- Battle of Shanhaiguan: Part of the Boxer Rebellion
| Date | 1900 |
| Location | Shanhaiguan, China |
| Result | Inconclusive |

Belligerents
- United Kingdom: Qing China Boxer movement

Commanders and leaders
- Edmund Barrow: Song Qing

Strength
- 17,000: 14,000

Casualties and losses
- Unknown: Unknown

= Battle of Shanhaiguan (1900) =

1900 battle of the Boxer Rebellion

The Battle of Shanhaiguan took place in 1900 when Qing dynasty imperial troops and the Boxers engaged in combat against British forces.

==Chinese Forces==
The permanent Chinese forces stationed at Shanhaiguan consisted of the left division under commanding officer General Song Qing. It consisted of two battalions, one under General Ma Yukun, however, both withdrew to Tianjin in June and July before the battle, which they did not participate in. In June Ma Yukun then received orders from Empress Dowager Cixi to enter Beijing, to crush the Boxer rebels along the way.

==Battle==
Part of the Great Wall, the "old dragon head", was destroyed during the battle by the British during a sea attack. In response, Chinese Boxer forces responded with a counterstrike and destroyed the railroad nearby.

===Honghuzi attacks===

Louis Livingston Seaman wrote about an incident in which the Chinese Honghuzi bandits, who were also Boxers, captured, tortured, and executed Eight-Nation Alliance Sikh soldiers at Shanhaiguan:In January, 1900, during the Boxer campaign (and the Hunghutzes were all Boxers in those days) I chanced to be on the Great Wall of China at Shan-HaiKwan, when a party of five sikhs, with two coolies and a cart, went through a gateway on a foraging expedition for wood. Shortly after one of the coolies rushed back, so frightened he could hardly articulate, and reported that a party of mounted Hung-hutzes had swooped down on the sikhs, who had carelessly neglected to take their arms, and had carried them off and stolen their ponies. The coolies had escaped by hiding in a near-by nullah.

It was " boots and saddles," and in less time than one can write it, the Royal Bengal Lancers, Beluchis, and Gourkas were swarming over the hills in a vain hunt for their comrades and the Boxers. But they were late. Several hours after, they came upon the scene of torture. All was over. There remained only the mutilated remains of their companions and the inhuman instrument that had accomplished its deadly work.

The death instrument was a sort of iron cage, about eight feet high, made of rods fastened to a small ring at the base, resembling somewhat the steel frame of an umbrella on an enlarged scale.
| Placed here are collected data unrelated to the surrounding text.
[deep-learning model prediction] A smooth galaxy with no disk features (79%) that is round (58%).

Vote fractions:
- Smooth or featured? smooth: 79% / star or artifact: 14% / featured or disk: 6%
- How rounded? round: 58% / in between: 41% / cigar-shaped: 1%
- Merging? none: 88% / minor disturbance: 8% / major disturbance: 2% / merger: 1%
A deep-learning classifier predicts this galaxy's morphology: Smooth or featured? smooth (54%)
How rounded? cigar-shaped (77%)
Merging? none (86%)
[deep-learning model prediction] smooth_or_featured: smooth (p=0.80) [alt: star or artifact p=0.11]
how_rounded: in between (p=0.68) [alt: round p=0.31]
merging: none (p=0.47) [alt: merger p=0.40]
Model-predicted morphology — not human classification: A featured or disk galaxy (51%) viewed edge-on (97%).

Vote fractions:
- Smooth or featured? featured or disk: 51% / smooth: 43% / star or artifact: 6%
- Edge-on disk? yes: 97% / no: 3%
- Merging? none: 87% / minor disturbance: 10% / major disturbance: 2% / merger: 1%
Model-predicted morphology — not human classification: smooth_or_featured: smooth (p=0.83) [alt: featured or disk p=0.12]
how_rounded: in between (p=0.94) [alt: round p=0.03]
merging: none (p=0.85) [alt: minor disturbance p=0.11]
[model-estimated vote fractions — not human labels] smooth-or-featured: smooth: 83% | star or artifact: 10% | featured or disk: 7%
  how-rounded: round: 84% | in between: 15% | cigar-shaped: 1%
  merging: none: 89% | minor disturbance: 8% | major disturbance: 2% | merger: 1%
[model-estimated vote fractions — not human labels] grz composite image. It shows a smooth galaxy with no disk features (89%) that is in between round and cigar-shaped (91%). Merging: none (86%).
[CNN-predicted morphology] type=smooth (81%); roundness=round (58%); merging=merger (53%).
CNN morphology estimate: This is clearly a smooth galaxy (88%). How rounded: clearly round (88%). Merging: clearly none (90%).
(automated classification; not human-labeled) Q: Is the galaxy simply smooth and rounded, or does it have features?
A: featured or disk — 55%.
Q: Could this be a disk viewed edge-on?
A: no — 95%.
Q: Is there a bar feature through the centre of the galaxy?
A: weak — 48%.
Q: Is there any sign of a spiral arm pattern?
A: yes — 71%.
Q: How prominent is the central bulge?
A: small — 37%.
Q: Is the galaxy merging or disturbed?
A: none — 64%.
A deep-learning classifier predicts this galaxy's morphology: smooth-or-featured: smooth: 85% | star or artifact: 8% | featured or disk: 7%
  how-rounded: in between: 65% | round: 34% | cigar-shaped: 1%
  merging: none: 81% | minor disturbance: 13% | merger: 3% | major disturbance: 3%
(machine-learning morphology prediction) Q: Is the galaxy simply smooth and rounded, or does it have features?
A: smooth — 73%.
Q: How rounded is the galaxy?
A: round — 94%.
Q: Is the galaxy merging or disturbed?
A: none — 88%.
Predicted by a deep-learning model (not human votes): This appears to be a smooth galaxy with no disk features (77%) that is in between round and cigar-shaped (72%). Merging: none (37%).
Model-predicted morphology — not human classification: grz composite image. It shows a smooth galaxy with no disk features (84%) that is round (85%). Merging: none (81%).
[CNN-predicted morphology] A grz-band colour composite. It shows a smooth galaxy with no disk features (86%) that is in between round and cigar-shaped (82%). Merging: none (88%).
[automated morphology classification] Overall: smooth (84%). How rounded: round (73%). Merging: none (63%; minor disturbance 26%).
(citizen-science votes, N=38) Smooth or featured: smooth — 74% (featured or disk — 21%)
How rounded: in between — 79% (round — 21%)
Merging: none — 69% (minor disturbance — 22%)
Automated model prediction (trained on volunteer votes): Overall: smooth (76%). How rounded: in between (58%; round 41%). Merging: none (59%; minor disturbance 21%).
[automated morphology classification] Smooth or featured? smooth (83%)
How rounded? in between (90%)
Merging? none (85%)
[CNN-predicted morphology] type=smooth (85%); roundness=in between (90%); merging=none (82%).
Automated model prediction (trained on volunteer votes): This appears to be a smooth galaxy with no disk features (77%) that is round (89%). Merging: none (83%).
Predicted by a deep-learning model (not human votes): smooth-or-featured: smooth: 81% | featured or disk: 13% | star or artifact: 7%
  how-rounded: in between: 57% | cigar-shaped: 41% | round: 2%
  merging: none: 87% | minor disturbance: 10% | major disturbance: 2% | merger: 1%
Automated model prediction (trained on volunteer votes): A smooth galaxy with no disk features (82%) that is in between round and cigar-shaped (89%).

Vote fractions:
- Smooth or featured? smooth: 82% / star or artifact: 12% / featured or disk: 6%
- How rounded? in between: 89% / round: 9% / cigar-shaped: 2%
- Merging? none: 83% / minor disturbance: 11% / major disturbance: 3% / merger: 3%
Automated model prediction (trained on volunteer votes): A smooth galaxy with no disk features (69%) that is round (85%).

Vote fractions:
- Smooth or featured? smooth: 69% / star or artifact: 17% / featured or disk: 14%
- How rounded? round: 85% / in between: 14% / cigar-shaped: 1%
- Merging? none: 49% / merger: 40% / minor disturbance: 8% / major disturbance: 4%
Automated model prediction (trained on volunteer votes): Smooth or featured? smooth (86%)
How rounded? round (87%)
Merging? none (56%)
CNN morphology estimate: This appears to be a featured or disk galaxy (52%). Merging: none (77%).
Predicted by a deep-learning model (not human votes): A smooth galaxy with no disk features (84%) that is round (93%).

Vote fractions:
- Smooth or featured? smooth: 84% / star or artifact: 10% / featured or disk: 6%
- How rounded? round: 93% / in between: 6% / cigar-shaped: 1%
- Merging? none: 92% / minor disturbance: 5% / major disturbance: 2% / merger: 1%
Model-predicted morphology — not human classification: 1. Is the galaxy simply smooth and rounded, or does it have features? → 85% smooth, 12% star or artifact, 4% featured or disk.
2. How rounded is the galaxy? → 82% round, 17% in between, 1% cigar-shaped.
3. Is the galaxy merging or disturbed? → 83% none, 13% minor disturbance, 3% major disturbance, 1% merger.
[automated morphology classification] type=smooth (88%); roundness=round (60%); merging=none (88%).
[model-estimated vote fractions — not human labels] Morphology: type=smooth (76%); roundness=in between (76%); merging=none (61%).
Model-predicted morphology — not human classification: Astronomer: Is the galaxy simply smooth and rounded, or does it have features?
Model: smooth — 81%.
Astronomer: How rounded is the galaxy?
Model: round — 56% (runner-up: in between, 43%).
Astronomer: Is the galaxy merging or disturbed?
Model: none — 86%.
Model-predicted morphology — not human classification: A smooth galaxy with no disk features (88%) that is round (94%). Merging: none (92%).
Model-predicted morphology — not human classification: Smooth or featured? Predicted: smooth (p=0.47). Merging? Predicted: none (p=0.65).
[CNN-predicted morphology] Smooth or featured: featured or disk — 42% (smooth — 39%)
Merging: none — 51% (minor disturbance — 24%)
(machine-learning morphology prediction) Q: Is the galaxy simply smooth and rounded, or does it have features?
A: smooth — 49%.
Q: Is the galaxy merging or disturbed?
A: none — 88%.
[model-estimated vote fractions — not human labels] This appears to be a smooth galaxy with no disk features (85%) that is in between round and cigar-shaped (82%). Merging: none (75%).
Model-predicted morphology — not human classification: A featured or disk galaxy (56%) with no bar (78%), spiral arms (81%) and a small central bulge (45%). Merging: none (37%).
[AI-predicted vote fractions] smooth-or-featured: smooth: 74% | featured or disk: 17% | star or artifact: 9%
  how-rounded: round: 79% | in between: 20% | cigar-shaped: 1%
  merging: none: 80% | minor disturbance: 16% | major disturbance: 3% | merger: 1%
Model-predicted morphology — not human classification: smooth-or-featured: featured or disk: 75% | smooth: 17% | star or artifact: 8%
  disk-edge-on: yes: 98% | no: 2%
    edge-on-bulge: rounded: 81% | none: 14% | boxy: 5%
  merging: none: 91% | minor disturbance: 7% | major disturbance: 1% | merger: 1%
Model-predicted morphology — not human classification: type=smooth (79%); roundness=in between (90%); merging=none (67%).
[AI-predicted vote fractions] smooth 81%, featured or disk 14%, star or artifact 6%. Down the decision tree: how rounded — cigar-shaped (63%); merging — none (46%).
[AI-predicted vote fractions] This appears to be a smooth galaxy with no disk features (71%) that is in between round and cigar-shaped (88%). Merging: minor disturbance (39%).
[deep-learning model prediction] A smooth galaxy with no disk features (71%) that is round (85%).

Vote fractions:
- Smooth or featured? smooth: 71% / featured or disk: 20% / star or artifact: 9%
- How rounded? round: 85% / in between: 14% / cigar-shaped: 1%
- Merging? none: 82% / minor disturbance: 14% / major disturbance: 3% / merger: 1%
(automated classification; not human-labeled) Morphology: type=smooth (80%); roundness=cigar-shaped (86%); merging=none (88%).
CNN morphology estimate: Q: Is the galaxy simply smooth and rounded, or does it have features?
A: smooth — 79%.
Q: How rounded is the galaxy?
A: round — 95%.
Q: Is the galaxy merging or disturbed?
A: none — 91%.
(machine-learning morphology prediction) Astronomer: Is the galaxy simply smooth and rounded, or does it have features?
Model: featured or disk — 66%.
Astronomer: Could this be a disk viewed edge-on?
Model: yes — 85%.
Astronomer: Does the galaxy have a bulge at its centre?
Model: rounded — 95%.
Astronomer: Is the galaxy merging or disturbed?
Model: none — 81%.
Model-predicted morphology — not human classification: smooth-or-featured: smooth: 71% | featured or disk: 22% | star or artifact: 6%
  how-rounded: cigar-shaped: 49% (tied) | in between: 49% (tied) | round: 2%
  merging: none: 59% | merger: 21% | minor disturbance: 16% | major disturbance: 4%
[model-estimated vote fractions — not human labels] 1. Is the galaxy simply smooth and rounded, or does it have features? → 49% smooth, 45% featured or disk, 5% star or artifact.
The rods were closed round the victim much as they are round the handle of a closed umbrella, and a rudely constructed nut or screw at the top forced them tightly together. In this infernal device the unfortunate sikhs had been forced, one after another, and as the screw was tightened and the flesh of the victim protruded between the bars, these fiends had sliced it off with their swords until the end came, and it came quickly."

===Occupation===
In September, Shanhaiguan was occupied by Britain, which wanted to prevent Russia from entering the area.